L'histoire :
Est-ce que c'est vraiment une bonne idée d'apporter un prêtre à un pique-nique, ou bien un véritable plombier ne serait-il pas plus approprié ? Cette question restera sans réponse, et n'en attendait peut-être pas d'ailleurs. Tout comme cette discussion de couple en début de soirée qui devient l'occasion de considérations fumeuses sur la structure des sitcoms, ou cette brève rencontre entre un chirurgien et une femme nommée Madeleine dont le compagnon vient de se transformer en arbre. Un illustrateur doit livrer une échelle pour le Daily, dont l'art est âprement discuté sur twitter, où les agents dépensent une énergie bien plus importante que l'artiste pour son travail. Une famille se recompose en brisant toutes les limites pour aboutir à un méli-mélo inextricable digne d'une série télé de plusieurs centaines d'épisodes.

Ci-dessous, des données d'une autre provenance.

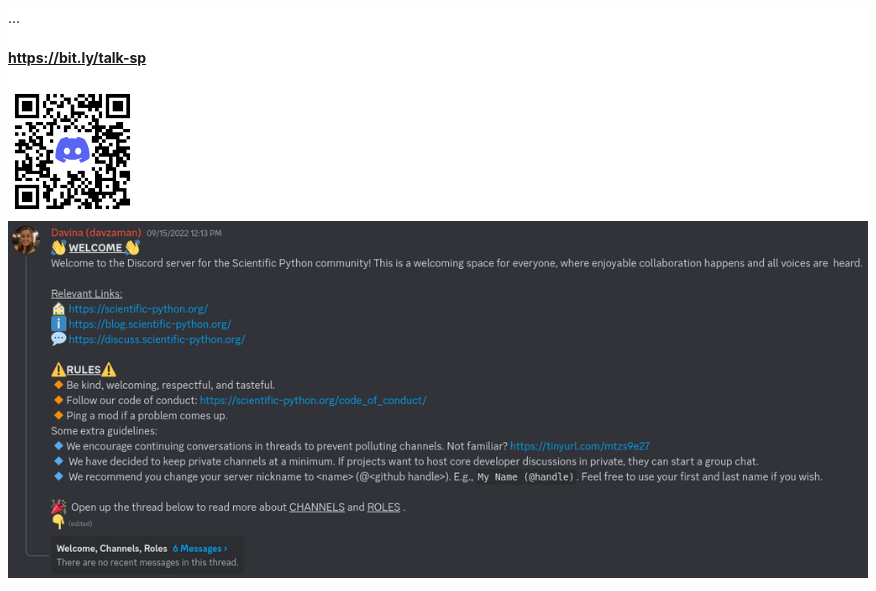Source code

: ...

#### https://bit.ly/talk-sp

<img src="images/discord-qr.png" width="15%"/>
<br/>

<img src="images/discord.png"/>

Et une jeune femme se lève un matin pour découvrir que son innocence à disparu. Autant de morceaux d'existence hors du temps, en des lieux indéfinis, qui heurtent parfois la réalité ou au contraire s'en éloignent radicalement.
Ce qu'on en pense sur la planète BD :
C'est un album extrêmement atypique que ce recueil d'histoires courtes, un exercice d'abstraction qui trouve sa justification à mi-chemin entre des considérations littéraires pures et une poésie visuelle abstraite. Roman Muradov possède la patte des grands illustrateurs qu'on imagine dans les pages des quotidiens américains prestigieux. Ses silhouettes symboliques semblent porter l'héritage intemporel de peintres cubistes qui auraient croisé les descendants de la ligne claire. Chacune de ses histoires est une suite d'impressions subjectives, parfois sans fil conducteur, qui perdra à coup sûr le lecteur qui les lira à la vitesse habituelle d'un album de bande-dessinée. Muradov n'utilise pas l'ellipse ni la science narrative de l'entre-deux-cases, et parfois ses images muettes occupées par un seul personnage laissent planer le doute sur le sentiment qu'elles veulent susciter. Mais la multiplicité des ambiances graphiques qu'il crée, sa capacité à alterner la beauté froide d'une mise en page géométrique, et des cases où la confusion des traits l'emporte sur la figuration, donnent à son travail une portée singulière. Une fois tournée la dernière page de cet album, on veut absolument reprendre plus sérieusement une exploration forcément incomplète. Et se laisser une nouvelle fois surprendre par quelques pleines pages magnifiques, oniriques et dénuées de sens.